Inspector Paul Dwyer on how local police officers are helping to train teachers to combat youth crime
For the public and police alike the number one priority at the moment is tackling youth violence, especially stopping youngsters from joining gangs and carrying knives in the first place.
It is evident that teachers are potentially some of the first people in a position to notice the signs and behaviours associated with gang membership and the slide into knife crime, but after consulting with headteachers in Enfield I realised that teachers did not necessarily know what to look for.
Schools themselves identified that training was necessary for their staff development and pastoral care, so I decided to organise – at no cost to the schools – a series of training days where the police and partners, including trauma leaders from North Middlesex University Hospital NHS Trust and Enfield Council, would take teachers and safeguarding staff through real scenarios concerned with knife crime, gangs, responses to serious incidents, and ‘county lines’. We also welcomed Yvonne Lawson, from the local youth charity Godwin Lawson Foundation, to join our training panel.
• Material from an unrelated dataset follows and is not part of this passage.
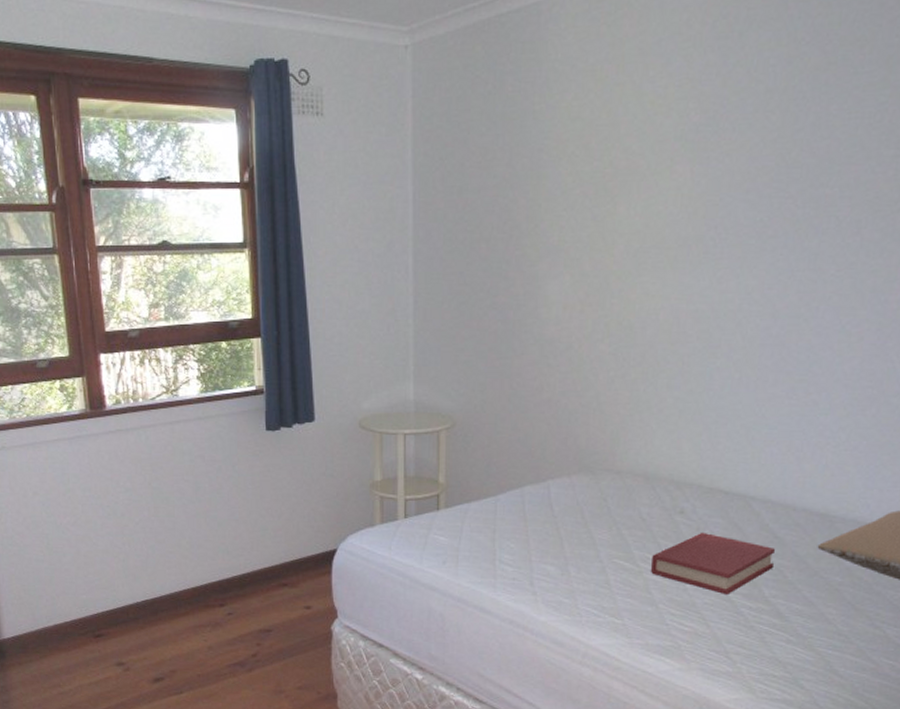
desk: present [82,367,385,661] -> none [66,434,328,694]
Yvonne’s son Godwin, from Enfield, was stabbed to death in 2010.
We have so far run training events at three London schools, including Suffolks Primary School in Enfield, although the audience always consists of staff from many schools across North London. I’m glad to say that the response has been overwhelmingly positive.
The headteacher of Suffolks, Andrea Cassius, said: “My teaching staff are now much more aware of what signs to look out for in relation to gang association.”
That is exactly what I wanted to hear when I began to organise this project. More training events are being planned and the next ones will be at schools in Haringey, but I can share with you that the demand is high for many more after that and I hope every school in Enfield will eventually participate.
Ultimately what I am hoping to achieve is a real increase in joint-working between the parties that can be mobilised to tackle youth violence. We want to increase the referrals to relevant agencies, be they police, local authorities, NHS practitioners, mental health partners, family support workers, or others – so we can all help young people alter their behaviour.